While ELM provides a good starting point for motif exploration on a particular protein sequence, it is also expected that most regular expression matches are unlikely to be meaningful, especially for motif types that have low sequence complexity. Therefore, it is equally crucial to consider the biological context of the SLiM candidates. We have shared our recommendations to avoid typical mistakes during motif explorations (81). In our daily motif evaluation routine, we utilise specialised tools such as Jalview (82) and ProViz (83) to assess motif conservation in multiple sequence alignments, IUPred (84), DisProt (85) and MobiDB (86) to check the disorderliness and accessibility of the sequence regions with candidate SLiMs. To examine proteome-wide motif abundance, we query SLiMSearch (87) and ScanProsite (88). Inspection of the binding domain and its boundaries on the binding partner is done on Pfam (89), SMART (90) or InterPro (91).

Advances in experimental and computational methodologies continue to be added to the toolkit for SLiM investigations. Deep mutational scanning enabled systematic evaluation of the contribution for all residue possibilities within the LP cyclin motif (28). The cryo-EM ‘resolution revolution’ yielding structures of large macromolecular complexes is likely to be increasingly valuable in the future, especially for cases where the motif-binding interface involves more than one subunit on the binding partner, or when multiple motifs cooperatively bind to several subunits of a protein complex (92). Very recently, AlphaFold2 has been made available for protein structure prediction (93). AlphaFold's encouraging performance in protein structure prediction could potentially augment the interpretation and visualisation of SLiMs on the predicted protein models. However, at the time of publication, the confidence of IDR regions where SLiMs are enriched remains to be benchmarked for AlphaFold.

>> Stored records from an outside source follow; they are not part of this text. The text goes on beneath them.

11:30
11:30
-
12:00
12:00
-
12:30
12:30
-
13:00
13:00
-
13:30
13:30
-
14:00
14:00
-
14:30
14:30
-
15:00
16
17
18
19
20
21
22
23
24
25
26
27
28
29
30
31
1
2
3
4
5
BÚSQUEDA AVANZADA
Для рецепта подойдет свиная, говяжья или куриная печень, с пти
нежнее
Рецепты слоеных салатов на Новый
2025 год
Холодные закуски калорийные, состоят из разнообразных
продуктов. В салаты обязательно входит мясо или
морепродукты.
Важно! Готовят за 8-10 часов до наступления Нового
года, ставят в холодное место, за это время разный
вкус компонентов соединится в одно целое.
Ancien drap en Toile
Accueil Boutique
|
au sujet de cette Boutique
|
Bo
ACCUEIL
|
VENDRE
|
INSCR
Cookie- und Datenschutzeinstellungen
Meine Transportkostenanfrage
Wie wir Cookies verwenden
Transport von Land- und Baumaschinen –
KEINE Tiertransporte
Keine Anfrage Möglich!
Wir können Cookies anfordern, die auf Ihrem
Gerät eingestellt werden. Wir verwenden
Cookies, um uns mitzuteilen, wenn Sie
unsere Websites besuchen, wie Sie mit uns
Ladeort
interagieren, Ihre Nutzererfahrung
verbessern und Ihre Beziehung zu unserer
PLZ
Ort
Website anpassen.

CONCLUSIONS AND FUTURE PERSPECTIVES

The current update of the ELM database includes 30 novel SLiM classes, major revisions to five existing motif classes and a total of 411 new instances. New data developments in ELM have mainly focussed on cell cycle regulation, actin cytoskeleton regulation, membrane remodelling and sorting pathways, the formation of phase-separated liquid compartments and integrin signalling. These major areas of cell regulation are also heavily affected by pathogenic motif mimicry, therefore the current release of ELM not only captures information into how eukaryotic cells operate, but also into how they get efficiently invaded by various pathogens. In the coming years, the motif biology field and the ELM resource itself will need to tackle the challenge of integrating motif data as it becomes available from high-throughput motif discovery approaches (94–96), and the large volume of recently released and highly accurate protein structure prediction data (93) that undoubtedly hold the potential to revolutionise structural biology research.